_What you are asked to do_: Your answer should be a single number: how many lines in the data below hold the string "text".

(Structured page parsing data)

>>>

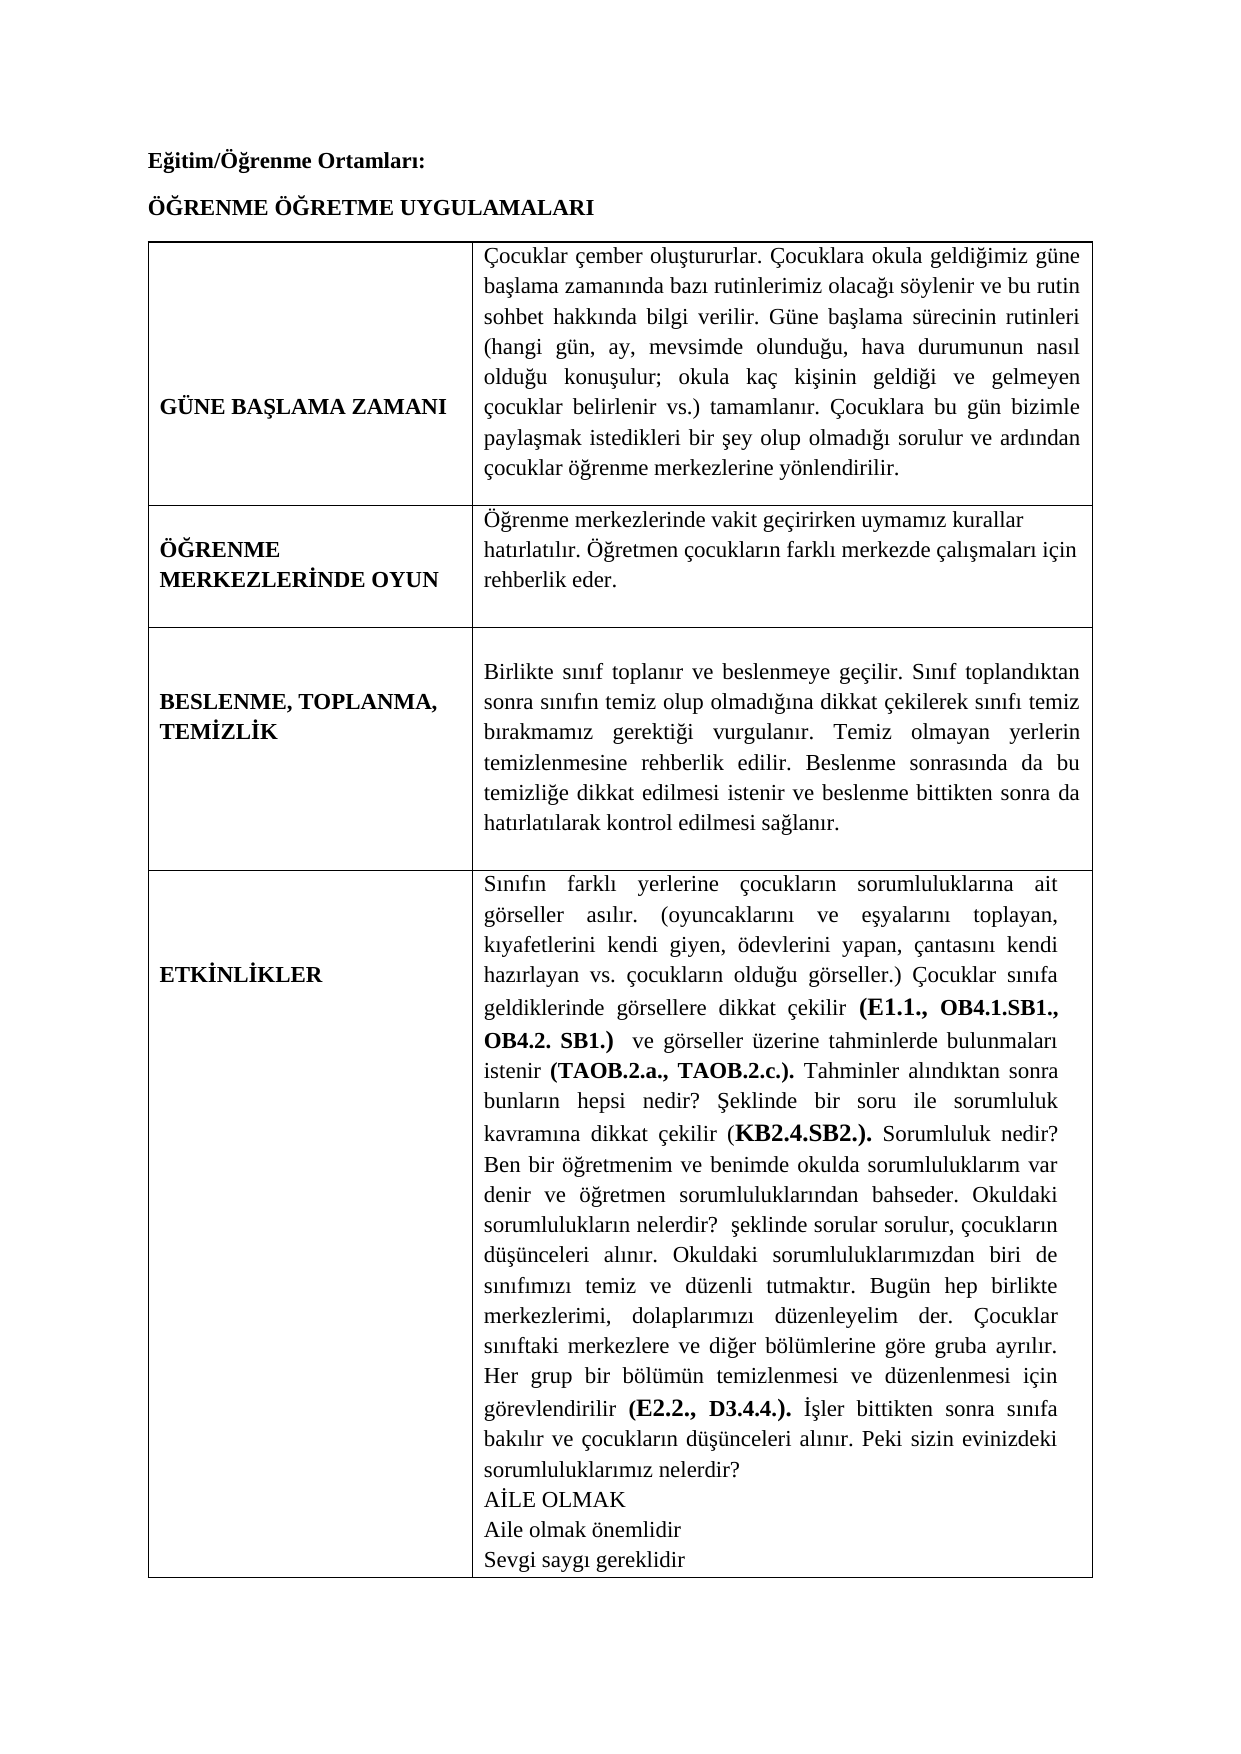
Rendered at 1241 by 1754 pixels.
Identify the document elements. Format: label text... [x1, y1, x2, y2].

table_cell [473, 871, 1092, 1577]
table_cell ÖĞRENME MERKEZLERİNDE OYUN [149, 506, 472, 627]
text Eğitim/Öğrenme Ortamları: [148, 148, 1093, 174]
table_header GÜNE BAŞLAMA ZAMANI [149, 243, 472, 505]
table_cell Öğrenme merkezlerinde vakit geçirirken uymamız kurallar hatırlatılır. Öğretmen çocukların farklı merkezde çalışmaları için rehberlik eder. [473, 506, 1092, 627]
table_cell BESLENME, TOPLANMA, TEMİZLİK [149, 628, 472, 869]
table_header Çocuklar çember oluştururlar. Çocuklara okula geldiğimiz güne başlama zamanında bazı rutinlerimiz olacağı söylenir ve bu rutin sohbet hakkında bilgi verilir. Güne başlama sürecinin rutinleri (hangi gün, ay, mevsimde olunduğu, hava durumunun nasıl olduğu konuşulur; okula kaç kişinin geldiği ve gelmeyen çocuklar belirlenir vs.) tamamlanır. Çocuklara bu gün bizimle paylaşmak istedikleri bir şey olup olmadığı sorulur ve ardından çocuklar öğrenme merkezlerine yönlendirilir. [473, 243, 1092, 505]
text ÖĞRENME ÖĞRETME UYGULAMALARI [148, 194, 1093, 221]
table_cell Birlikte sınıf toplanır ve beslenmeye geçilir. Sınıf toplandıktan sonra sınıfın temiz olup olmadığına dikkat çekilerek sınıfı temiz bırakmamız gerektiği vurgulanır. Temiz olmayan yerlerin temizlenmesine rehberlik edilir. Beslenme sonrasında da bu temizliğe dikkat edilmesi istenir ve beslenme bittikten sonra da hatırlatılarak kontrol edilmesi sağlanır. [473, 628, 1092, 869]
table_cell ETKİNLİKLER [149, 871, 472, 1577]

<<<

_Solved problem_: 3